Wat is anti-VEGF?
Vasculaire endotheliale groeifactor (VEGF) is een molecule die door het lichaam wordt geproduceerd wanneer het de vorming van nieuwe bloedvaten vereist. De productie van VEGF is noodzakelijk voor veel normale fysiologische processen, waaronder de groei van bloedvaten in de foetale stadia, tijdens het genezen van verwondingen, of voor de groei van nieuwe bloedvaten in weefsels met een gebrekkige bloedtoevoer. VEGF is ook betrokken bij pathologische processen in het lichaam, zoals de ontwikkeling van een bloedtoevoer in tumoren die groei en verspreiding van de tumor mogelijk maakt, of de vorming van nieuwe bloedvaten in het oog die uiteindelijk kunnen leiden tot verlies van gezichtsvermogen, ook bekend als natte maculaire degeneratie. Anti-VEGF-therapieën hebben daarom tot doel deze abnormale vorming van bloedvaten te voorkomen door de VEGF-werking te blokkeren.
Er zijn twee algemeen beschikbare anti-VEGF-therapieën. Een commercieel geproduceerd antilichaam is een molecuul dat is gegenereerd tegen een specifiek peptide. In het algemeen binden deze antilichamen specifiek aan het van belang zijnde peptide en voorkomen de specifieke werking ervan. Verschillende van deze antilichamen zijn bekend, waaronder bevacizumab of Avastin en ranibizumab of Lucentis.
Een tweede type anti-VEGF-therapie omvat moleculen die de activering van verbindingen remmen die stroomafwaarts van VEGF zijn in de fysiologische route die bloedvaten induceert. Door deze verbindingen te remmen, is het mogelijk om de signalen te blokkeren die door VEGF worden uitgezonden. Beide therapieën kunnen worden gebruikt om tumormetastase te remmen of tumorgroei te vertragen, of om de progressie van natte maculaire degeneratie te vertragen.
Tumoren of solide kankers kunnen alleen tot een bepaald punt groeien voordat ze een bloedtoevoer nodig hebben. Wanneer deze tumoren een bloedtoevoer nodig hebben, kunnen sommige kankercellen VEGF in de tumoromgeving uitscheiden, zodat zich nieuwe bloedvaten vormen. Bij dit soort tumoren kan anti-VEGF-therapie de grootte van de tumor bevatten en mogelijk voorkomen dat deze zich verspreidt. Helaas kunnen de tumoren op een gegeven moment vaak weer beginnen te groeien, zelfs in de aanwezigheid van anti-VEGF-therapie, en daarom is het effect van deze therapie niet altijd langdurig.
Bij natte maculaire degeneratie kan de groei van bloedvaten in het normaal heldere hoornvlies en het netvlies leiden tot gezichtsverlies. Deze aandoening kan worden behandeld of op zijn minst worden vertraagd met anti-VEGF-therapie.

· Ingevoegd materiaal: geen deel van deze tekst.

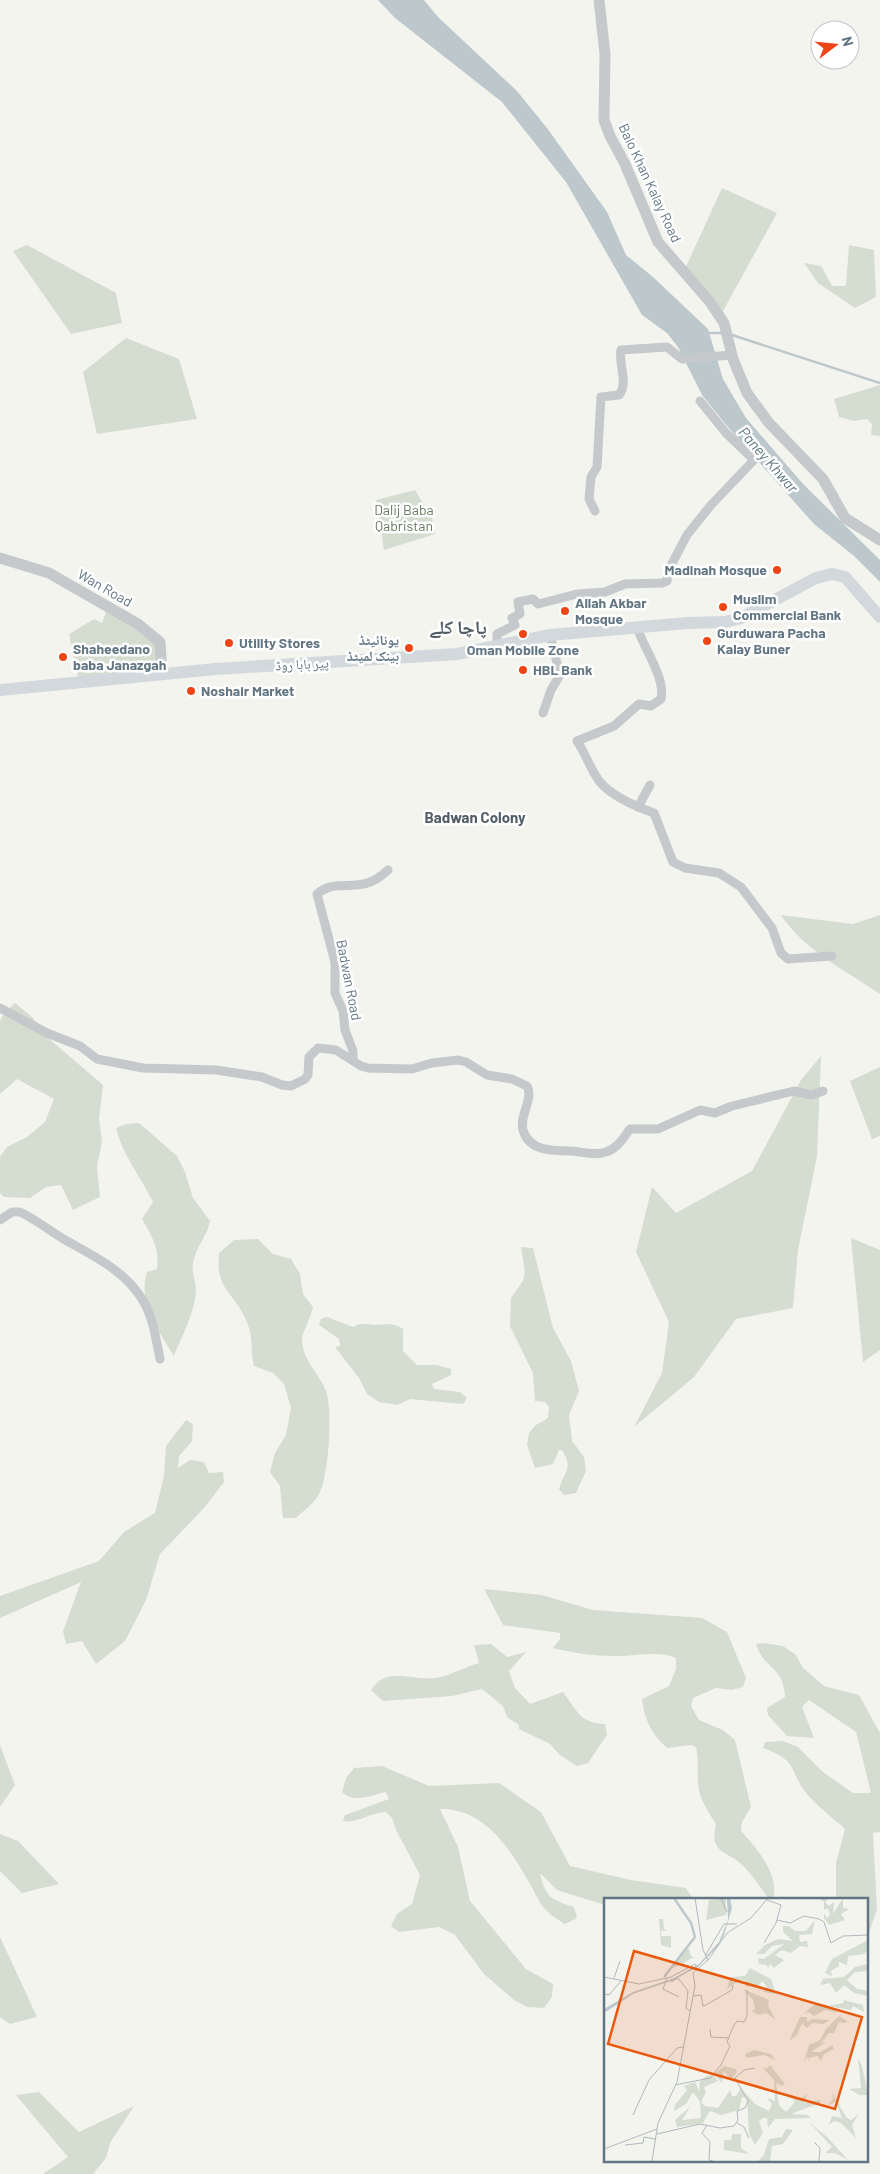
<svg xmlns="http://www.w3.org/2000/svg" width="880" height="2174" viewBox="0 0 880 2174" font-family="Barlow,'Noto Naskh Arabic',sans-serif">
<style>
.green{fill:#d5dcd0}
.water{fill:#bcc8cc}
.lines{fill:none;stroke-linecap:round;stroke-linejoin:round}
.stream{stroke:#bcc8cc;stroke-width:2.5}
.minor{stroke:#c6c9cc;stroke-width:9}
.tertiary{stroke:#c6c9cc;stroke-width:11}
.secondary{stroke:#d2d8dc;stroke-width:12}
.poi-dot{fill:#ee4416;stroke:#fff;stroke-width:2}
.labels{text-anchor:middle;stroke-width:5;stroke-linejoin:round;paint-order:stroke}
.street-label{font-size:14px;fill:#617583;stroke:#fff}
.park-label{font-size:14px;fill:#667a60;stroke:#fff}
.poi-label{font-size:14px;font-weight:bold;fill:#617583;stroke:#fff;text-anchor:start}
.water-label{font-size:15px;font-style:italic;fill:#5c7780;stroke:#fff}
.neighbourhood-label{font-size:15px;font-weight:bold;fill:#505d67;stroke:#fff}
.district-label{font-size:19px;font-weight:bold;fill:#505d67;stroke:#fff}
.inset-river{fill:none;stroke:#bcc8cc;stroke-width:2.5}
.inset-road{fill:none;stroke:#b0b9be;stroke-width:1}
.view{fill:#e8590c;fill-opacity:0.15;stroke:#e8590c;stroke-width:2.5}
.inset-edge{fill:none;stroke:#617583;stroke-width:2.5}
</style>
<rect width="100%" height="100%" fill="#f4f4ef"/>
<g class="green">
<polygon points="722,188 777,213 723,311 684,271"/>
<polygon points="27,245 116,293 122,323 71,334 13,251"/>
<polygon points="849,245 874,250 876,297 855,308 818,283 804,263 821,266 832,286 846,286"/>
<polygon points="126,338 179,359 197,419 97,434 83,372"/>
<polygon points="880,385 880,436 871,435 872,424 867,419 854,421 839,417 834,399"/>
<polygon points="415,490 422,502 431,512 435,534 384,550 376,500"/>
<polygon points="107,609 153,635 162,674 79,682 69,634 94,619 102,623"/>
<path d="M781,915L853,924L880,915V994C845,970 805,951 781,915Z"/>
<polygon points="15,1003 32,1017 48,1038 103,1085 99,1119 102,1141 97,1167 100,1197 73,1210 61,1185 46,1187 30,1198 4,1197 0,1193 0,1157 7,1147 27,1137 45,1122 54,1099 17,1079 0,1094 0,1021 5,1012"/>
<polygon points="821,1056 817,1156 798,1250 793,1308 736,1319 694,1377 634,1427 662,1373 669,1322 636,1252 652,1187 676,1213 752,1171 801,1080"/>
<polygon points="880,1067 880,1136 872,1139 850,1081"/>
<path d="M139,1123L177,1156L185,1172L193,1198L210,1221C207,1237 196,1246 193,1263C191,1272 196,1281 196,1290C195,1313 182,1335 174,1356C159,1332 137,1301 147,1272L157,1269C160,1250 152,1236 142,1219L153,1202C141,1177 122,1154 116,1128L126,1124Z"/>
<polygon points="851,1238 880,1250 880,1350 863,1362"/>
<path d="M258,1239L273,1254L291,1259L300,1274L303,1294L313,1307C311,1317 302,1334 302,1339C302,1361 319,1372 326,1391C333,1409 329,1479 318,1496C313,1504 303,1511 296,1518H283L280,1486L270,1472L275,1453L286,1435L291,1408L284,1384L273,1373L254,1366C250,1350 254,1337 246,1320C234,1292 215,1290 219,1253L234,1240Z"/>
<path d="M521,1247L533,1248L553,1328L571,1361L579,1391L569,1415L572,1441L584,1457L586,1471L576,1493L564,1495L559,1489C564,1471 574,1469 562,1450H559L553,1464L535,1468L527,1445L529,1433L536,1425L548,1418L549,1407L545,1402L535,1401L533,1373L510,1326L511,1298L523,1281L525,1272Z"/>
<path d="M327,1317L353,1327C361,1322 367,1325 376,1325C388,1325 392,1322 403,1329V1351L417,1365H437L451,1369V1375L432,1384L434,1389L460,1392L467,1398L463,1404L410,1399L398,1405L379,1402L367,1394L359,1378L335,1347L340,1346L339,1339L319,1325L321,1319Z"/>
<polygon points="186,1420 193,1424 192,1441 179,1456 178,1468 190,1460 204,1462 209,1473 223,1472 224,1482 204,1508 160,1554 146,1600 125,1641 96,1664 82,1641 66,1644 63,1631 81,1582 0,1618 0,1596 99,1561 124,1532 155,1513 164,1476 166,1446"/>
<path d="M484,1589L542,1595L593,1610L702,1618L727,1632L746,1678L743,1687L732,1690L716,1688L693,1698L691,1706L699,1720L723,1730L735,1740L751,1807L742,1822L741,1831C756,1847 780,1875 773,1899H769C761,1889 754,1877 745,1868C730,1850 708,1856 716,1824C708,1811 699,1799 698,1784C697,1771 699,1760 696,1747L691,1745L667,1748C652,1735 644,1719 642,1699L669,1686L676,1669V1658C657,1650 634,1657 614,1656C593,1656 573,1653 553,1648L560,1639V1633L503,1625Z"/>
<path d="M763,1643L783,1646L796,1655L803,1668L824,1686L859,1695L880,1733V1832L873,1833L877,1909L866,1942V1899H836V1863L845,1829C833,1818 818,1807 807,1794C788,1771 800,1761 763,1748L765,1742L783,1741L798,1747L823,1772L853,1793H871L856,1732L809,1700L802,1707L814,1738L787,1736L768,1715L767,1708L785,1697C784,1666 764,1670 756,1644Z"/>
<path d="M491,1644L507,1657L526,1652L509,1671L515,1688L530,1704L563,1692C577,1710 579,1723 605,1724L607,1735L588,1763L577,1766L560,1755L550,1744L519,1729V1725L507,1717L503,1706L482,1689L452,1696L383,1701L371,1690C387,1665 411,1681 435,1678C449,1676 465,1667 479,1663L474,1645Z"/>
<polygon points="0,1745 15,1785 0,1807"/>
<path d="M382,1766L429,1786L499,1783L541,1812L570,1866L631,1880L686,1888L693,1899H605V1905L557,1890L540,1873C545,1897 551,1900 574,1907L577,1918L565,1924C559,1920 551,1916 546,1910C539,1904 535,1892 530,1884C510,1849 485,1808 440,1809L458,1847L470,1901L526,1969L553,1984L552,1997L544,2008L527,2007L514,2000L484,1974L455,1935L439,1927L399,1932L391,1926L397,1914L412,1904L420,1875L396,1830L392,1818L386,1812C371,1812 357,1824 343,1821L345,1815L389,1799L386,1792C372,1795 353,1804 342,1792L346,1778L354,1768Z"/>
<polygon points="0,1834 18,1841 59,1884 22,1893 0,1871"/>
<polygon points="0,1937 37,2017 10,2024 0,2017"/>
<polygon points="39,2092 79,2132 134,2106 110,2143 106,2158 93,2174 43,2174 68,2157 16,2095"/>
</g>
<polygon class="water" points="378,0 424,0 438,17 517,91 547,128 607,212 626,255 653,277 708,329 723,379 746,418 804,485 880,560 880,582 854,556 814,524 727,426 702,395 678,347 667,333 642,315 566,182 502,102 395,18"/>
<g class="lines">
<g class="stream">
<polyline points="707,333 724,333"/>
<polyline points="732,335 880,383"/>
</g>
<g class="minor">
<path d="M595,511L589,499L591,477L597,467L601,397L619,395C629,383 618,364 621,350L667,347L682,359L732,355"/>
<path d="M637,627C643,647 666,678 661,699L651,706L639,704L614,726L577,741C586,754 590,769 600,782C612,796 637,807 654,813L673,862L685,868L719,873L741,887L772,928L781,953L788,959L832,956"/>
<polyline points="497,646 497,634 515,625 512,618 520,614 518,602 533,599 538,604 577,594 605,592 625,584 662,583 667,581 668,571 687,535 711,505 754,460 726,433 700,401"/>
<polyline points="543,713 551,690 560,675 550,635"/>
<polyline points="638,807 650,785"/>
<path d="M0,1008L47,1033L80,1046L97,1059L143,1068L216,1070L262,1077L282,1085L291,1086L305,1079L308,1075L309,1057L318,1048L336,1050L361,1066L368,1068L412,1069L432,1063L458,1060L466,1062L487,1075L512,1079L527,1086C534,1099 519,1115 523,1130C529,1152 555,1151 572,1151C584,1152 595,1156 606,1152C618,1148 623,1138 630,1129H658L700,1110L715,1113L732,1106L794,1091L811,1095L823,1091"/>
<path d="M353,1060V1051L345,1030L343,1011L335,993V962L317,894C340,875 359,898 388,870"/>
<path d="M0,1220L12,1212H20C37,1220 51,1232 67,1241C94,1256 125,1271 142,1299C153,1316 156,1340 160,1359"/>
</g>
<g class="tertiary">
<polyline points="599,0 605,54 604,120 610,136 625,164 658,242 710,302 724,323 733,359 747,393 769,423 823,479 845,518 880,540"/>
<polyline points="0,558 49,573 138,624 160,642 162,674"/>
</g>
<polyline class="secondary" points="0,690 216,669 457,654 550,635 687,623 725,622 741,618 816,578 832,574 845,577 880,617"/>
</g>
<g class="poi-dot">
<circle cx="777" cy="570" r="5"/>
<circle cx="723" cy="607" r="5"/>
<circle cx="565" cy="611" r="5"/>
<circle cx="523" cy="634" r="5"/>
<circle cx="707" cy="641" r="5"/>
<circle cx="229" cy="643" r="5"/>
<circle cx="409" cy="648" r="5"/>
<circle cx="63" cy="657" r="5"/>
<circle cx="523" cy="670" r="5"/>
<circle cx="191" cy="691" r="5"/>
</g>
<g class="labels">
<g class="street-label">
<text transform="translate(650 183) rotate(65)" y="5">Balo Khan Kalay Road</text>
<text transform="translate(105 588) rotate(30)" y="5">Wan Road</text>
<text transform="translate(302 664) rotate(-3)" y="5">پیر بابا روڈ</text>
<text transform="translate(349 980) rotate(79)" y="5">Badwan Road</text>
</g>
<g class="park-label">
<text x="404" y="515">Dalij Baba<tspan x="404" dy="16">Qabristan</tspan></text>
</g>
<g class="poi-label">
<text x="767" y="575" text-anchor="end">Madinah Mosque</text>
<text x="733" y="604">Muslim<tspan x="733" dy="16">Commercial Bank</tspan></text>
<text x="575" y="608">Allah Akbar<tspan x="575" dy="16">Mosque</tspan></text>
<text x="717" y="638">Gurduwara Pacha<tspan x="717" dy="16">Kalay Buner</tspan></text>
<text x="399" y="645" text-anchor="end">یونائیٹڈ<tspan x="399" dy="16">بینک لمیٹڈ</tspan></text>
<text x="239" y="648">Utility Stores</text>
<text x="73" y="654">Shaheedano<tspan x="73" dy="16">baba Janazgah</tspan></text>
<text x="523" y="655" text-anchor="middle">Oman Mobile Zone</text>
<text x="533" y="675">HBL Bank</text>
<text x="201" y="696">Noshair Market</text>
</g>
<g class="water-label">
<text transform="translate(768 460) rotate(49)" y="5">Paney Khwar</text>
</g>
<g class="neighbourhood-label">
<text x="475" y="823">Badwan Colony</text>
</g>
<g class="district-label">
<text x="458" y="634">پاچا کلے</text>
</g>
</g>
<g transform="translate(604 1898)">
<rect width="264" height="264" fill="#f4f4ef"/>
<path d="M122,0V17L102,22L105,2ZM214,0H225L221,4L225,8L230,4L229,16L239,0V10L245,11L237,16L241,22L225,27L220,20V15L223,20L226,17L224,10L220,12V4ZM55,21H59L60,31L64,32L57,33V38H67V50L57,47ZM211,22L208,36L195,37L196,44L203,43L204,49L196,48L187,55L178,52L171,57L180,62L170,70L166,66L164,71L163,67L155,66L154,60L160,61L180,46L168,48L160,56H152L161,47L174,41L189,43L179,34V28H185L191,33H202ZM264,42V51L260,56L244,58L243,67L235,64V68L227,73L228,78L221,75L228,61ZM80,51H85L87,58L90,59L70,70V64ZM264,66V73L251,74L243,82L253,91L264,93V98L250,95L240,87L232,95L226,85L216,87L219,81L240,79L251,69ZM146,70L167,81L172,96L159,94L163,88L166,91L158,83L155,87L142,89L141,83L136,82L123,91L126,79L141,78ZM139,91L165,102L164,108L172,122L162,115L154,117L148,113L151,111L149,102ZM239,102L259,107L260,114L249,108L247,112L223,108L240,105ZM211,106L222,107L235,115L221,112L210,118L204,114L199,116ZM235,118L243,123L241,125L235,124L230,135H225L217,145L222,144L207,154H217L228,147L230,151L220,156L217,163L213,158L205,160V164L204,159L200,163L205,147L216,142L222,131ZM196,119H203V124L208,121L226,122L219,126L208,125L203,130L198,125L193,137L185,143ZM150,152L167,156L171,162L160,157L142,160L141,156ZM254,160L258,168L264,197H255L245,191L257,190ZM166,167L181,186L178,188L172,185L175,207L182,214L191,204L186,198L195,202L203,196L200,205L216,202V205L187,216L204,217L207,220L171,221L164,230L163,220H159L155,223L159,235L151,247L145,235L143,201L138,199L135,212L117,217L106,213L99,225L73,229L71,222L86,209L78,222L97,220L96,204L89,194L82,206L70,213L71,207L83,192L80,188L91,184L95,193L96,183L103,178H110L114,183L100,189L102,194L97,204L101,208L114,210L126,192L128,198H132L137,190L151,206L165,213L168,206L163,200L171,203L170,182L158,169L162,171ZM120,168L132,171L133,174L127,182L120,173L118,185L110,176ZM228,195L242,219L247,222L255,216L248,227L252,240L237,225L230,223L225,227L228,218L238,220L232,204L224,207L229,201ZM205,224L223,239L244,262L231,255H221L228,249ZM182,231L189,232L179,246L168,248L166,263H154L160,257L165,241L178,239ZM128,236H137V250L145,256L120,252V242H127Z" fill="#d5dcd0"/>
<path d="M123,0H126L128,10L120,37L114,48L95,68L70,82L29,96L0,115V111L29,94L70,80L95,66L115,44L124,22Z" fill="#bcc8cc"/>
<path class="inset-river" d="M60,79L91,39L87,25L70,0"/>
<path class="inset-road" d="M91,0L99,52L104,62M117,0L123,14M173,22L186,25L200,18L215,21L220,24L227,45L239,38L264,37M160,45L172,25L177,7L163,2M101,58L120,26H133M0,79L35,86L67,79L91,66L94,71M10,80L16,63M63,80L59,91L75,99M67,84L74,80L84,93L82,110L86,113M0,96L5,97L17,83M89,98L97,97L99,108L102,107L128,92L129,87M106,131L107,139L125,140M71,187L106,180L117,167L126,148L123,144L129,129L133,123L140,124L143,118V92M29,217L45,182L73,150L79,149M133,225L140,229L145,240M103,227L98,235L106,244L105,262L109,263M53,236L96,226L116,230L130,228L134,222L133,213L141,210L144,203L131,180L140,172L151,170M210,244L216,250L215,263M21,247L39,245L40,239L51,241M0,251L53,231M48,263L54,225L73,184L91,88L89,75L104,62L123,35L147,20L164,0"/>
<path class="view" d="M30,53L258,119L231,211L4,146Z"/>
<rect width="264" height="264" class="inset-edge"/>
</g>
<g transform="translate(835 45) rotate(74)"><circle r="24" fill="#ffffff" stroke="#c0c8cd"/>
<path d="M0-4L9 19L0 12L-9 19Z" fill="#ee4416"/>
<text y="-8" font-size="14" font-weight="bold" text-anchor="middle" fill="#617583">N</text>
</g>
</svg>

Om deze aandoening te behandelen, moet het anti-VEGF-molecuul vaak in het oog worden geïnjecteerd en deze injecties zijn meestal maandelijks vereist. De onmiddellijke bijwerkingen geassocieerd met deze therapie zijn te wijten aan de injectie in plaats van de behandeling, en omvatten vaak pijn op de injectieplaats en het risico op infectie.
De langetermijnbijwerkingen van anti-VEGF-therapieën zijn niet helemaal duidelijk omdat de medicijnen relatief nieuw zijn. Van deze bijwerkingen wordt verwacht dat ze negatieve effecten met zich meebrengen door gebrek aan VEGF-signalering, zoals vertraagde of slechte wondgenezing, of problemen met het kweken van nieuwe bloedvaten om geblokkeerde gebieden te vervangen. Voor de meeste mensen zijn dergelijke bijwerkingen echter het risico waard wanneer ze worden geconfronteerd met blindheid of een snelgroeiende tumor.